Christine Shearer, coal programme director, Global Energy Monitoring

The Philippines’s proposed 1,336MW Dinginin power station in Bataan was stalled because Chinese engineers who were part of the plant’s testing and commissioning processes were subject to a Covid-19-related travel ban. Local workers were hired to speed up construction but the project still could not be completed as planned. It was targeted to start operating by June, but has been pushed back to third quarter of this year.

In Vietnam, foreign workers for the Duyên Hải-2 power station were also prohibited from entering the country. The facility is expected to go online in June 2021, but plant owners admit that the outbreak is “challenging our construction schedule”. The pandemic aside, Vietnam has already been mulling canceling almost half of its planned coal power capacity as alternative sources of energy take up growing shares in its power mix.

gem chart 2020

A list of coal-fired power plants in construction delayed by Covid-19 workforce or supply chain issues in Southeast Asia. New coal in the pipeline is predominantly in Indonesia. Image: Global Energy Monitor

Elsewhere in Asia, India had no new construction in the first half of 2020 and shrank its coal fleet by 0.3GW. Restrictions to combat the spread of the coronavirus have caused a lack of spare parts from Chinese suppliers for coal plants and coal mines, as about 30 per cent of the 62,000MW of coal projects under construction in the country rely on Chinese suppliers.

India, the world’s second largest coal supplier, has been reducing its share of global coal power development, from 17 per cent of the world’s pipeline in mid-2018 to 12 per cent in mid-2020.

In Bangladesh, the coronavirus pandemic is also affecting the construction of the controversial Rampal coal plant as it was reported to be running far behind schedule at only 50 per cent completion and significantly over budget. The plant was supposed to have been finished by June. Protesters have opposed the construction of the project on a site adjacent to the UNESCO protected Sunderbans mangrove forest.
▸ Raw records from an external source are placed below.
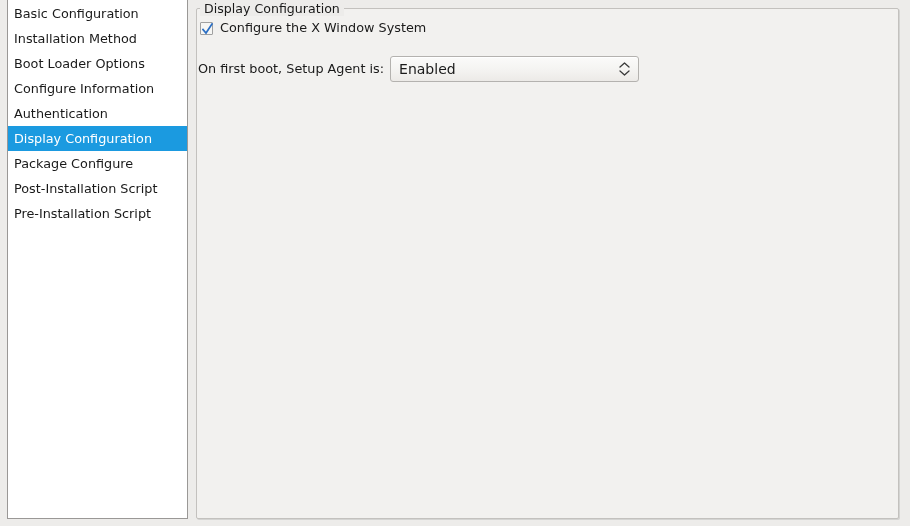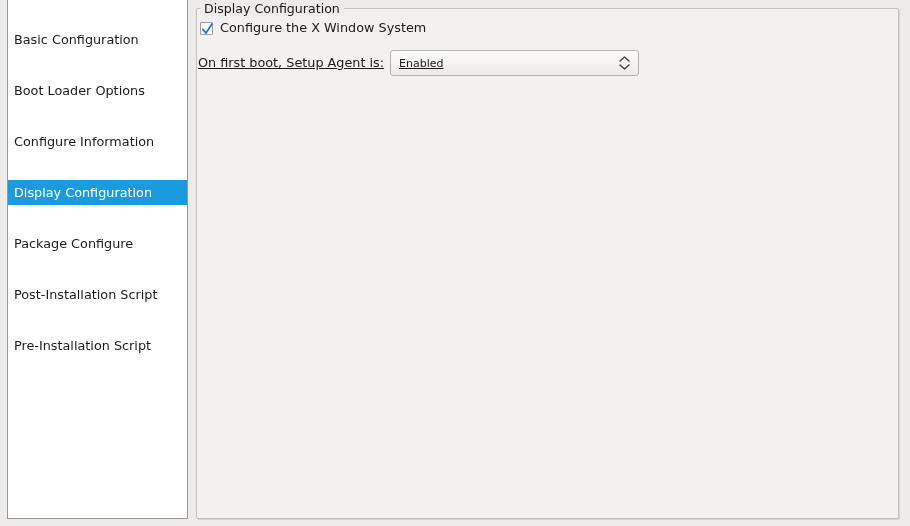--- a/index.html
+++ b/index.html
@@ -41,21 +41,20 @@
     padding: 0;
   }
   .nav-item {
     height: 25px;
     line-height: 25px;
     padding-left: 6px;
     white-space: nowrap;
     color: #1a1a1a;
     font-size: 12.8px;
     box-sizing: border-box;
-    margin-top: 26px;
   }
   .nav-item.selected {
     background: #1b9ae0;
     color: #ffffff;
   }
 
   
   #group-box {
     position: absolute;
     left: 196px;
@@ -110,25 +109,24 @@
   #xwindow-label {
     font-size: 12.8px;
     white-space: nowrap;
     line-height: 16px;
   }
 
   
   #setupagent-row {
     position: absolute;
     left: 198px;
-    top: 50px;
+    top: 56px;
     height: 26px;
     display: flex;
     align-items: flex-end;
-    text-decoration: underline;
   }
   #setupagent-label {
     font-size: 12.8px;
     white-space: nowrap;
     margin-right: 6px;
     line-height: 26px;
   }
   #setupagent-combo {
     width: 249px;
     height: 26px;
@@ -136,40 +134,42 @@
     border: 1px solid #b4b2af;
     border-radius: 3px;
     background: linear-gradient(to bottom, #fbfbfa 0%, #f4f3f1 55%, #eceae7 100%);
     box-shadow: inset 0 1px 0 #ffffff;
     display: flex;
     align-items: center;
     position: relative;
     padding: 0 8px;
   }
   #setupagent-value {
-    font-size: 11px;
+    font-size: 14px;
     color: #1a1a1a;
     white-space: nowrap;
   }
   #setupagent-arrow {
     position: absolute;
     right: 8px;
     top: 50%;
     transform: translateY(-50%);
     display: block;
   }
 </style>
 </head>
 <body>
 
 <div id="nav-panel">
   <ul id="nav-list">
       <li class="nav-item">Basic Configuration</li>
+      <li class="nav-item">Installation Method</li>
       <li class="nav-item">Boot Loader Options</li>
       <li class="nav-item">Configure Information</li>
+      <li class="nav-item">Authentication</li>
       <li class="nav-item selected">Display Configuration</li>
       <li class="nav-item">Package Configure</li>
       <li class="nav-item">Post-Installation Script</li>
       <li class="nav-item">Pre-Installation Script</li>
     </ul>
 </div>
 
 <div id="group-box"></div>
 
 <div id="group-title">Display Configuration</div>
Pakistan’s Thar Block II power station and coal mine were delayed as well, with 120 workers from China banned from entry.

While the world shrinks its coal, China surges ahead

When the worst effects of Covid-19 in China began to subside, new coal plant permits in the country soared, the GEM report said. From 1 to 18 March 2020, more coal-fired capacity was allowed for construction in China (7,960MW) than in all of 2019 (6,310MW).

The increase may signal a move by government officials to use new coal plants as a means to boost the country’s domestic economy after the slowdown from the pandemic, GEM’s Shearer said.

But China is estimated to already have 400GW of excess coal power capacity compared with the capacity needed to ensure adequate supply. This, Shearer noted, is worrisome.

“The excess capacity means operating hours are spread out among a large number of plants, reducing their average utilisation rates, thus reducing revenues. Adding more coal plants will only contribute to this problem,” she said.

Low utilisation rates refers to low, negligible or negative profit margins, which have caused a number of coal power plant operators to go bankrupt due to lack of demand. 

ge chart1 2020

Annual net coal power additions and retirements (coloured columns) and the net change with China (black line) and without China (dotted black line). Image: Global Energy Monitor 

Despite large capacity additions in China, the world’s fleet of coal-fired power stations has gotten smaller for the first time in history, the GEM report noted.

The 2.9GW decline in the first half of 2020 takes the global total down to 2,047GW. The fall was due to a combination of slower commissioning due to the Covid-19 pandemic and large-scale retirements in Europe of 8.3GW from strengthened pollution regulations.

But figures in the report show that 189.8GW of coal power capacity is still under construction globally and another 331.9GW is being planned.

This runs counter to calls from United Nations secretary general António Guterres for a global moratorium on new coal plants after 2020, said Shearer.

Global coal power generation needs to fall by 50 per cent to 75 per cent below current levels by 2030 to keep warming well below 2 degrees Celsius, according to the report.